■ WHAT TO DO:
Repeat exactly, and only, the lines of the entries below from the one with "soap dispenser: present" through the one with "tea box: none", both ends included.

(SUPPLIED MATERIAL)

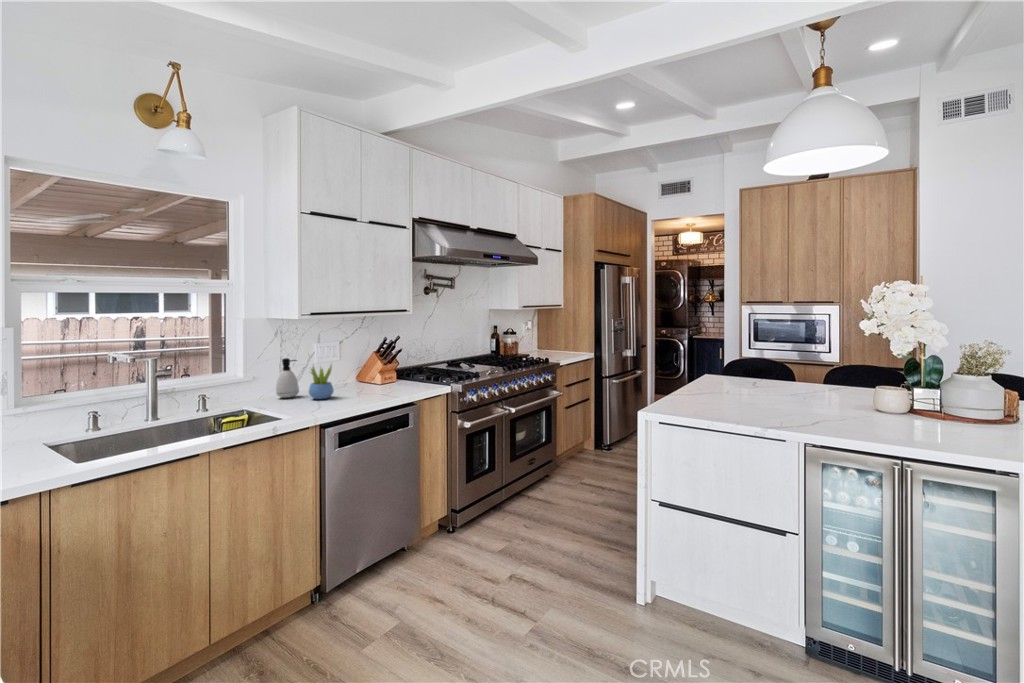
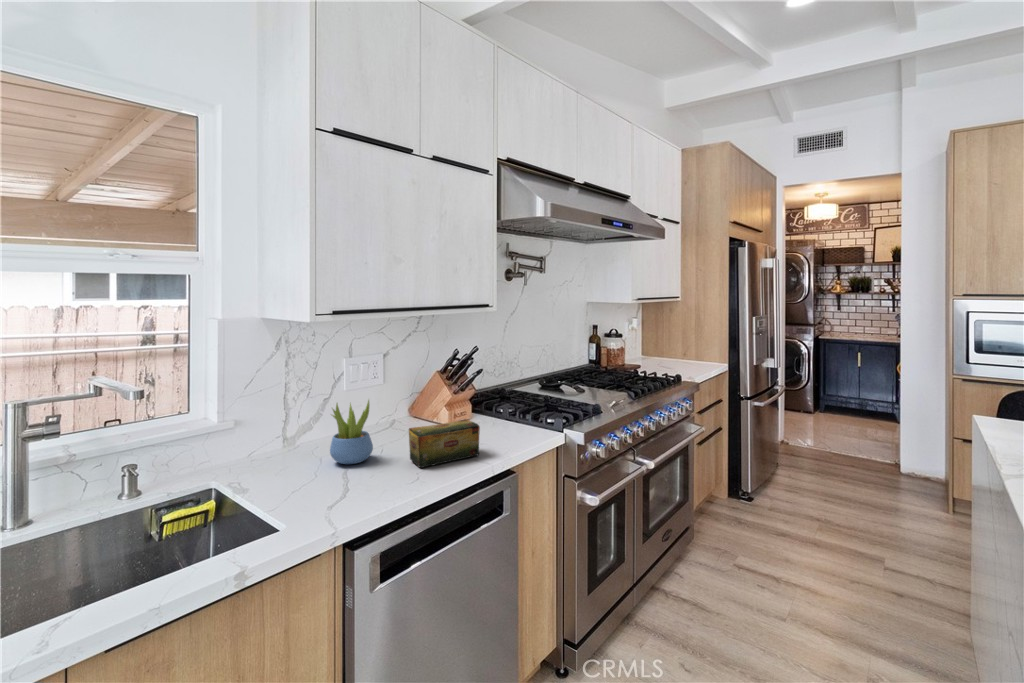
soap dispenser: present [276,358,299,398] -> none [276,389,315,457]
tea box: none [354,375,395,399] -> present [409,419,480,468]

(End SUPPLIED MATERIAL)
(SUPPLIED MATERIAL)

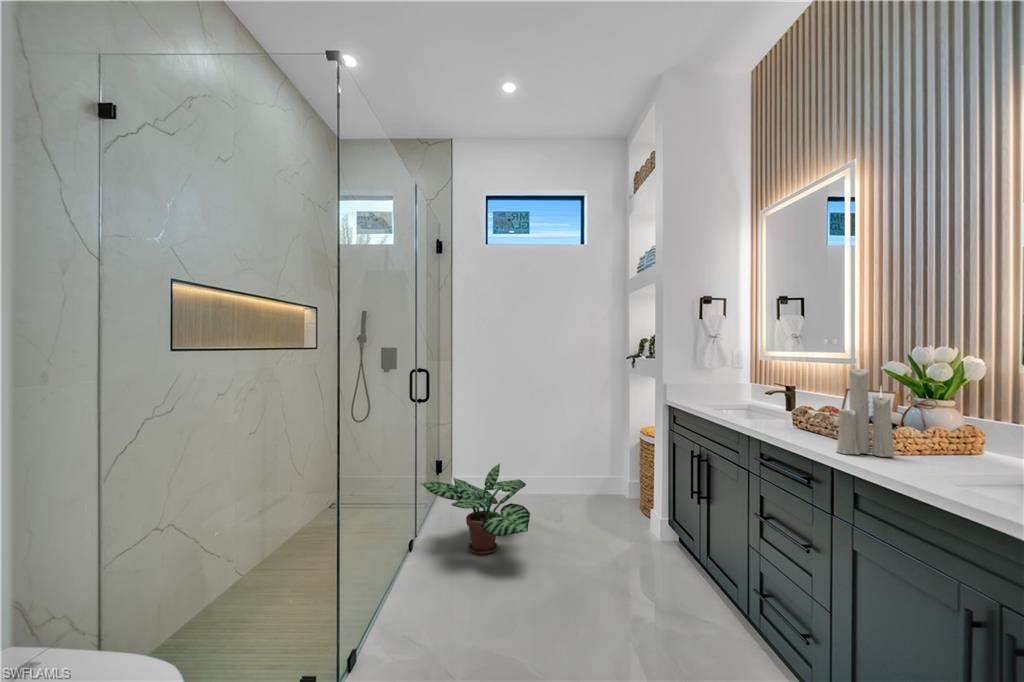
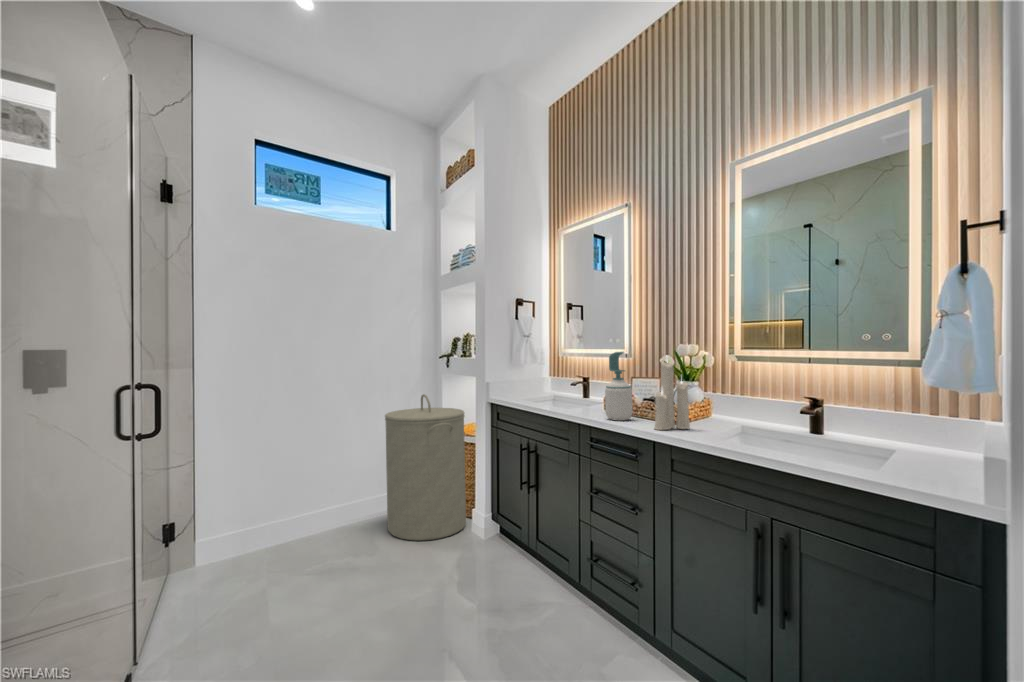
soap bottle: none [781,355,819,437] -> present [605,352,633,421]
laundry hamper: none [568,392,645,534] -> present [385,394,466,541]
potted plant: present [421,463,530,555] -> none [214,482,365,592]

(End SUPPLIED MATERIAL)

■ WRITTEN SOLUTION:
soap dispenser: present [276,358,299,398] -> none [276,389,315,457]
tea box: none [354,375,395,399] -> present [409,419,480,468]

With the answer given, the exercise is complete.